When you were a kid, what did you want to be when you grew up?
As a child, I was a bit of a handful, always buzzing with curiosity and pestering everyone with my favorite question: why? My interest in math and science was evident from an early age. I had a talent for disassembling toys to discover their secrets. Fast forward to now, and one of the most enjoyable aspects of my job as a research assistant is tinkering with new gadgets and fine-tuning equipment to meet our fieldwork requirements.
What would you consider to be your greatest challenge entering this field?
My most significant challenge in navigating the complexities of this field is maintaining a state of balance. Juggling the roles of a full-time student, a research assistant , and an ongoing effort to polish up my resume, all while caring for my loved ones, can be a tightrope walk. The danger of biting off more than I can chew and destroying my work-life balance is real. Fortunately, I have a strong support system with people who not only agree with my decisions but also offer encouragement on difficult days.
Do you have any advice for someone looking to follow a similar path?

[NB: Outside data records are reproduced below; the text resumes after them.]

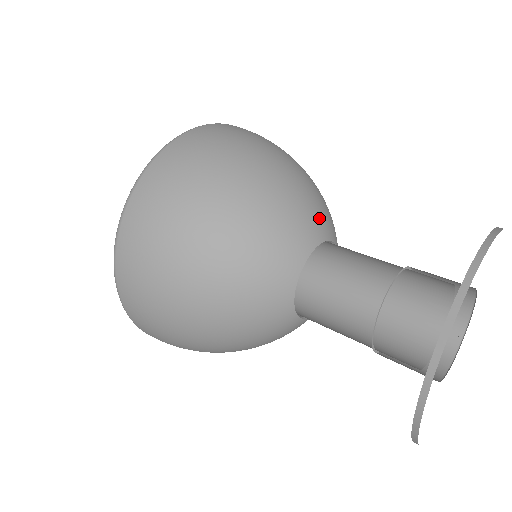
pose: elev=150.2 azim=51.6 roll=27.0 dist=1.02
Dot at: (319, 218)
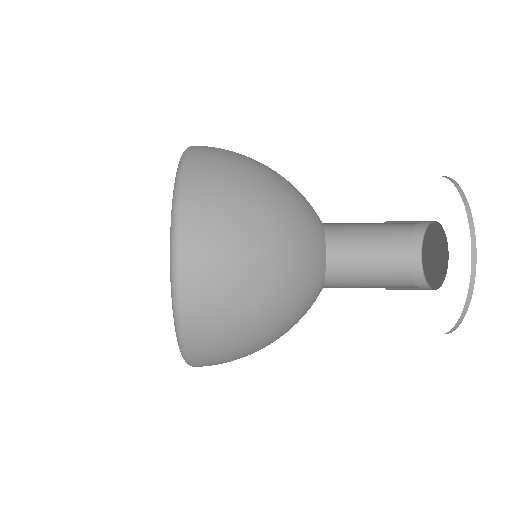
Dot at: occluded
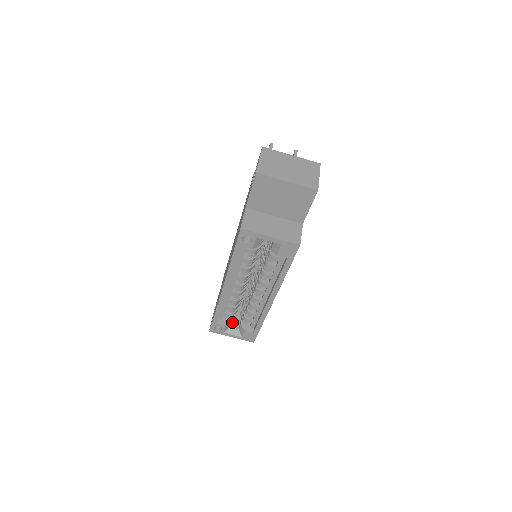
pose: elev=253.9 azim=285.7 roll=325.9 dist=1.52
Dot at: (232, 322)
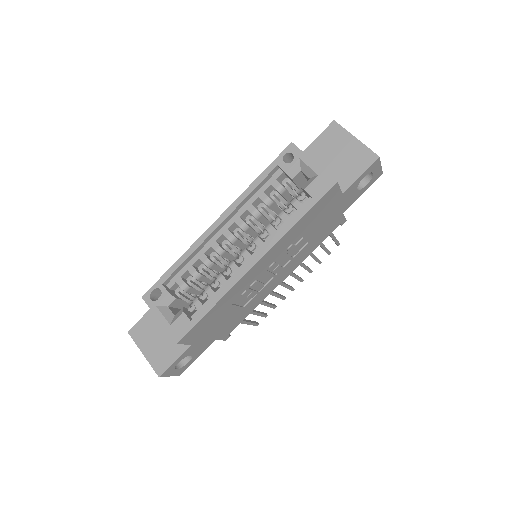
Dot at: (173, 308)
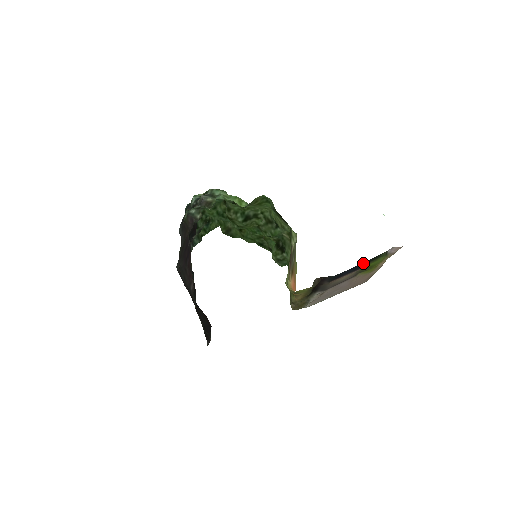
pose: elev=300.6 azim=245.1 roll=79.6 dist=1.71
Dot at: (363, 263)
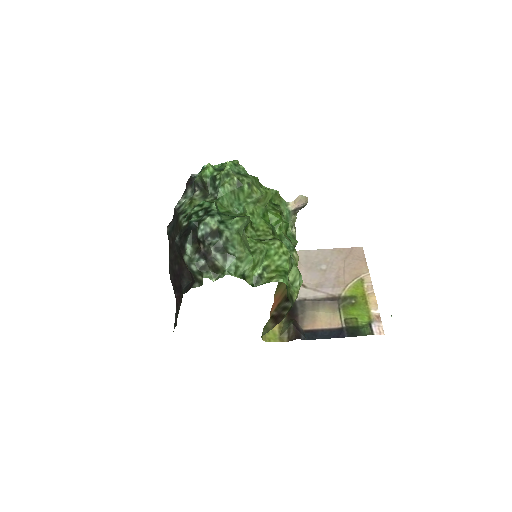
Dot at: (340, 334)
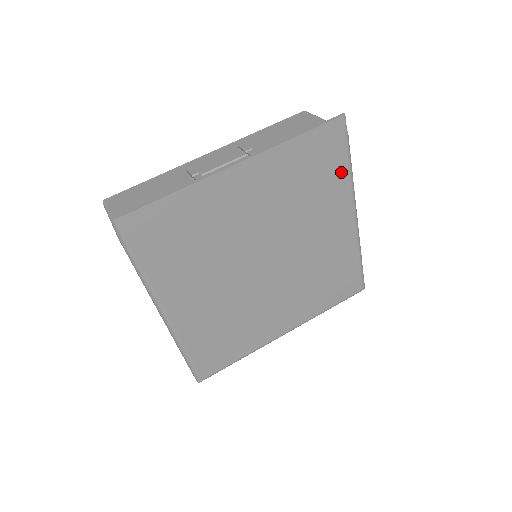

There are plenty of opportunities, and your team of supporters is out there; all you need to do is choose a direction and give it your all. You should expect disappointments and setbacks from time to time, but your best ally is perseverance. Remember, if you don't ask, the answer is always no! I actively looked for a mentor, pursued financial support, and landed volunteer jobs to gain experience; all by asking for a chance. Those simple questions helped me get to where I am now. Another essential component is flexibility. Having a general idea of what you want to specialize in, but being willing to take advantage of any opportunity to expand your knowledge in that or a related field. The ability to adapt is your most powerful tool.
What's next for your ocean studies and career?
Finishing the bachelor's journey and transitioning into the master's territory. My sights are set on continuing my research, specifically delving deeper into initiatives centered on restoration and resilience. It's all about riding the academic wave while contributing meaningfully to the field!